ISTANBUL - Turkish President Recep Tayyip Erdogan on Friday accused Syrian President Bashar al-Assad of waging ‘state terror’, equating the crimes of the Damascus regime with those of Islamic State (IS) militants.

Ankara is concerned that the focus of the US-led coalition on fighting IS extremists will take attention away from Turkey’s long-standing aim of toppling the Syrian leader. In a speech to the thousands of supporters in the Black Sea city of Trabzon, Erdogan said the Assad regime and IS were both terror groups who should be dealt with accordingly.

‘We cannot leave their fate into the hands of the murderer Assad who is waging a state terror,’ said Erdogan, referring to the 1.5 million Syrian refugees that Turkey has taken in during the conflict. ‘We have always displayed a principled stance towards all terrorist organisations. We are not discriminating against terror organisations, saying this one is good or this one is bad,’ he said in the televised speech.

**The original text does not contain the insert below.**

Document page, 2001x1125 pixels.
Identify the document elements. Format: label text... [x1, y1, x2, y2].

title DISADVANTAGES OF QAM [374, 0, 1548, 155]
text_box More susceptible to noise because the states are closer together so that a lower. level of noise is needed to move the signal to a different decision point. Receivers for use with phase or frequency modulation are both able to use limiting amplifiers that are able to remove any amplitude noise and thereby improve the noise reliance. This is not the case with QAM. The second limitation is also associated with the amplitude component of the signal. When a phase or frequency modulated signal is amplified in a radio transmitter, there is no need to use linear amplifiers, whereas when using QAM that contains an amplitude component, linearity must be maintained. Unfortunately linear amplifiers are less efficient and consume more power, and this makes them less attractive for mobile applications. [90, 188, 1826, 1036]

‘We have adopted the same stance towards ISIS,’ he said using a variant of the name for IS. ‘But other terrorist organisations pose a threat to us too.’ Ankara has vehemently opposed Assad during the three-and-a-half-year Syria conflict but has been criticised for not showing greater involvement in the fight against IS extremists.

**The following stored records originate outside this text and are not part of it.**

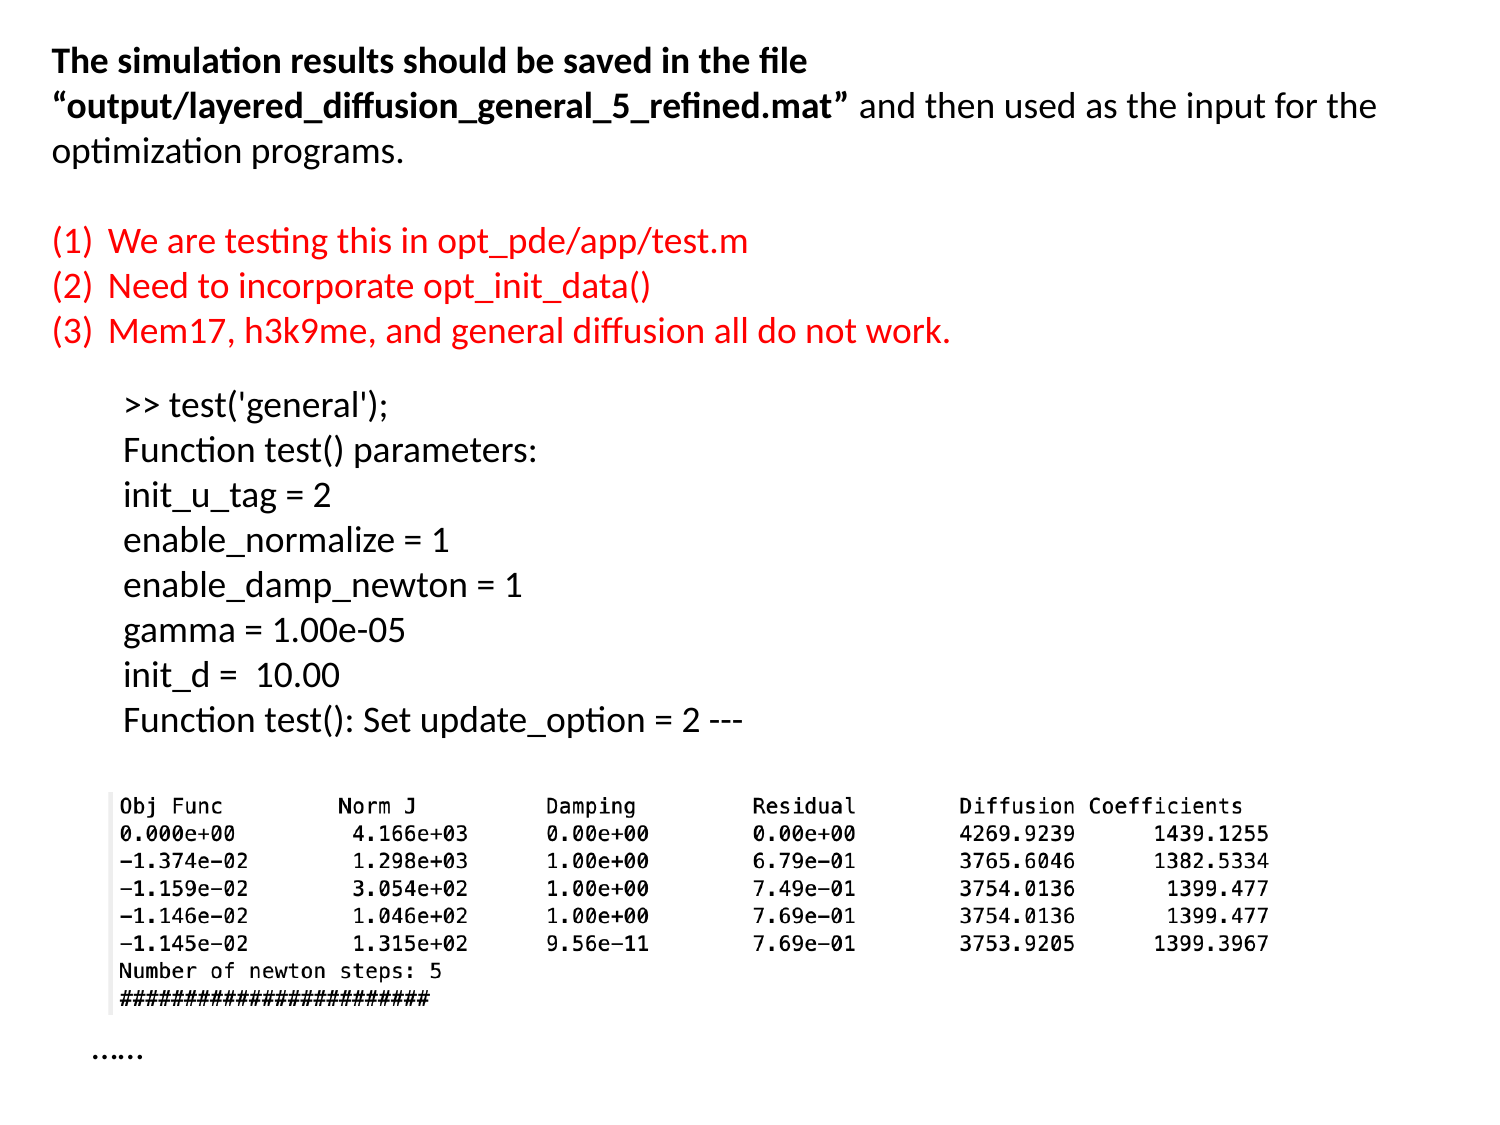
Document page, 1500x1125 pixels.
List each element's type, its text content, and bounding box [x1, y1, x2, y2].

text_box …… [77, 1014, 627, 1075]
picture [108, 792, 1295, 1015]
text_box >> test('general'); Function test() parameters: init_u_tag = 2 enable_normalize = 1 enable_damp_newton = 1 gamma = 1.00e-05 init_d = 10.00 Function test(): Set update_option = 2 --- [108, 373, 1445, 748]
text_box The simulation results should be saved in the file “output/layered_diffusion_general_5_refined.mat” and then used as the input for the optimization programs. We are testing this in opt_pde/app/test.m Need to incorporate opt_init_data() Mem17, h3k9me, and general diffusion all do not work. [36, 29, 1411, 359]
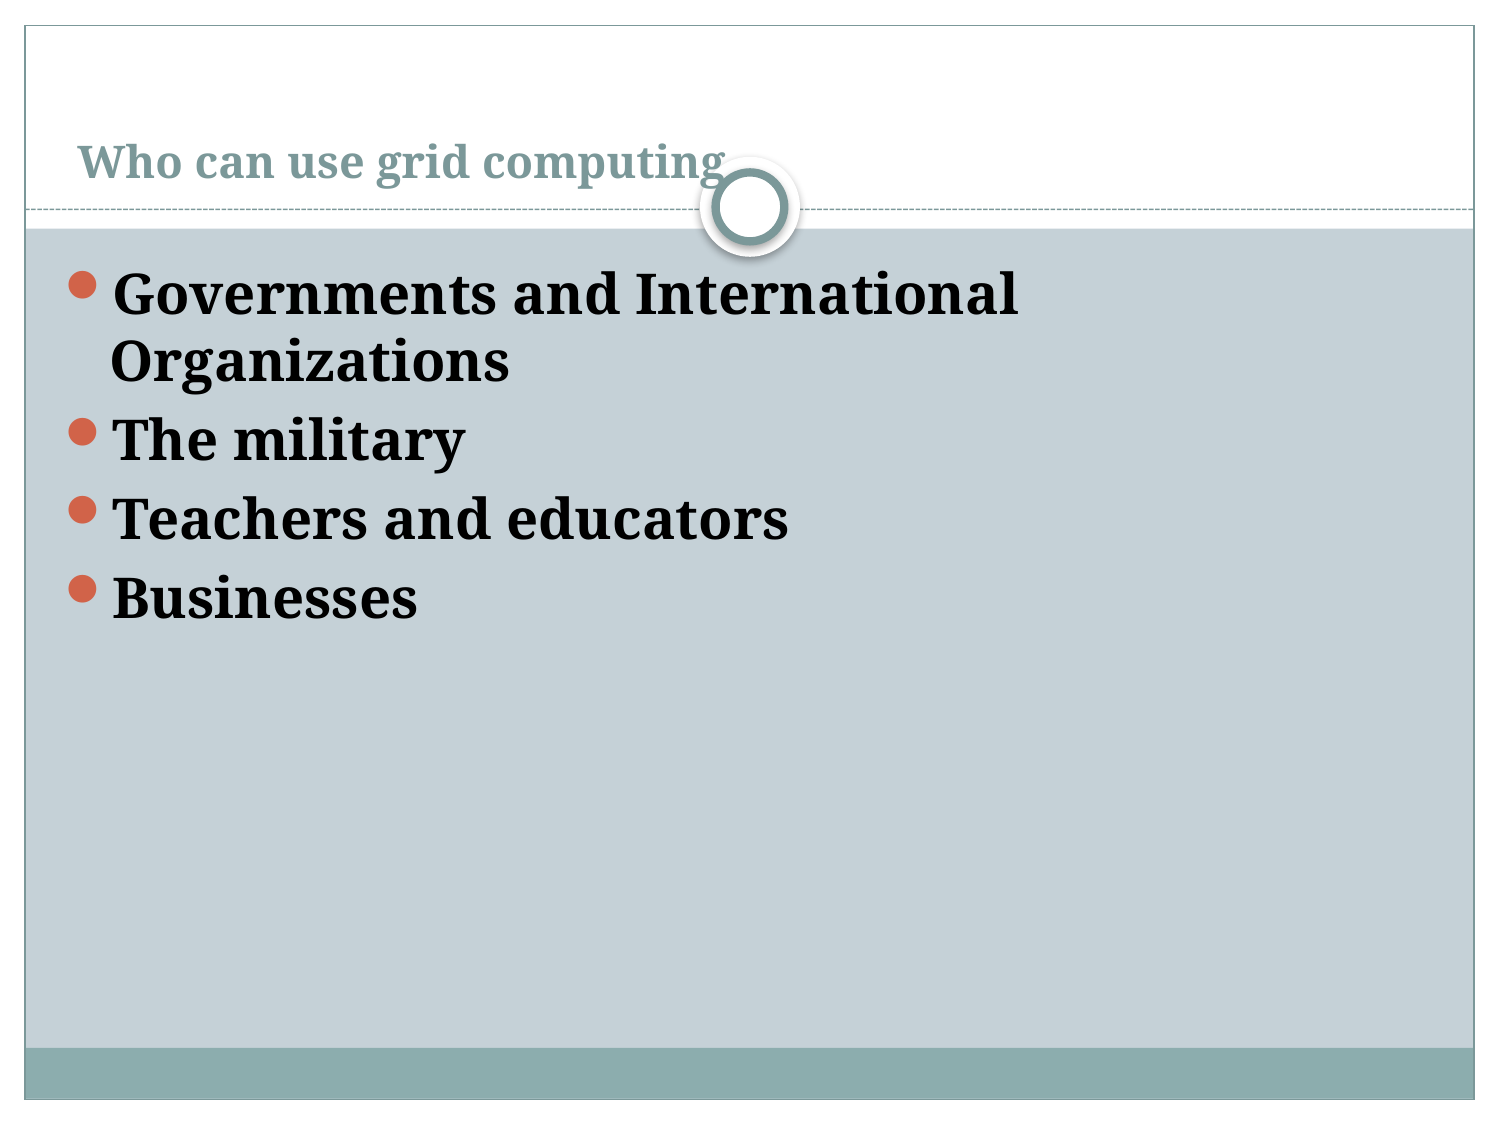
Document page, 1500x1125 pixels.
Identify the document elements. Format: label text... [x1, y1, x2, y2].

title Who can use grid computing [62, 124, 1463, 250]
list Governments and International Organizations The military Teachers and educators Businesses [49, 250, 1445, 1001]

Earlier, Prime Minister Ahmet Davutoglu said: ‘Turkey is against ISIS just the same way that it is against Assad.’ ‘Assad and ISIS are both responsible for all these events and tragedies,’ he told reporters in Ankara. He added: ‘No one can prove that Turkey is supporting ISIS.’ Turkey has been reluctant to intervene militarily against IS militants trying to take the mainly Kurdish town of Kobane just across the border, despite having parliamentary authorisation for military action in Syria.

Ankara has been accused of encouraging the rise of IS with its support for Islamist-tinted rebel groups in Syria seeking to oust Assad and is now seeking a commitment from the West to move against the Syrian leader. Davutoglu ridiculed Turkey’s main opposition leader Kemal Kilicdaroglu, who suggested that parliament should issue a separate mandate for Turkish military action in Kobane. ‘Are we going to issue a separate mandate for each province or district? It’s such a ridiculous proposal,’ Davutoglu scoffed.

Moreover, At least 31 people have been killed and 360 others injured in a four day ‘spiral of violence’ in Turkey led by pro-Kurdish protesters demonstrating against the government’s policy on Syria, the interior minister said Friday.

Interior Minister Efkan Ala pledged that the government would press on with efforts despite the violence to make peace with Kurdish rebels who have a waged a 30-year insurgency for self-rule in the east of Turkey. In addition to the toll of 31 people killed in protests, two policemen were shot dead in the southern city of Bingol late Thursday while inspecting the scene of a demonstration, Ala told reporters.

Bingol province’s police chief was seriously wounded in the attack. Five ‘terrorists’ suspected of gunning them down were themselves killed by the security forces, Ala confirmed. ‘This spiral of violence should immediately be stopped,’ he said in a statement. ‘Everyone should do their part to put an end to these incidents. We should all stand in solidarity with each other.’

Ala said that clashes broke out in 35 cities, and 221 civilians and 139 security officials including police were wounded. Over 1,000 people were detained and 58 people have formally been arrested for their involvement in the protests which caused damage to 212 schools, he said. The violence, which has been concentrated in south-eastern Turkey but also flared in Istanbul and Ankara, has been among the worst rioting seen in the country in years. The official toll has already well exceeded the number of eight people confirmed to have been killed in the May-June 2103 nationwide protests against the ruling party.

According to the official Anatolia agency, most of the deaths occurred in Diyarbakir, Turkey’s main Kurdish city, where 11 people were killed. The fatalities were mainly concentrated in the southeast of Turkey but one person died in protests in Istanbul, it said. The latest deaths happened late Thursday in the southeastern province of Gaziantep, where at least four people died in clashes between rival groups armed with rifles, pistols and axes, the Dogan news agency reported.

But Ala said the government would continue efforts to make peace with the outlawed Kurdistan Workers Party (PKK) whose supporters were heavily involved in the violence. ‘We know that our people condemn vandalism, hatred and chaos. We are doing our best to make sure these are not going to happen again,’ he said. The demonstrators responded to a call late Monday by Turkey’s main pro-Kurdish party for protests against the government’s lack of action to stop the Syrian border town of Kobane falling to militants. But some of the deadly violence has been blamed on clashes between PKK supporters and backers of the Kurdish Sunni fundamentalist group Huda-Par which is sympathetic to IS.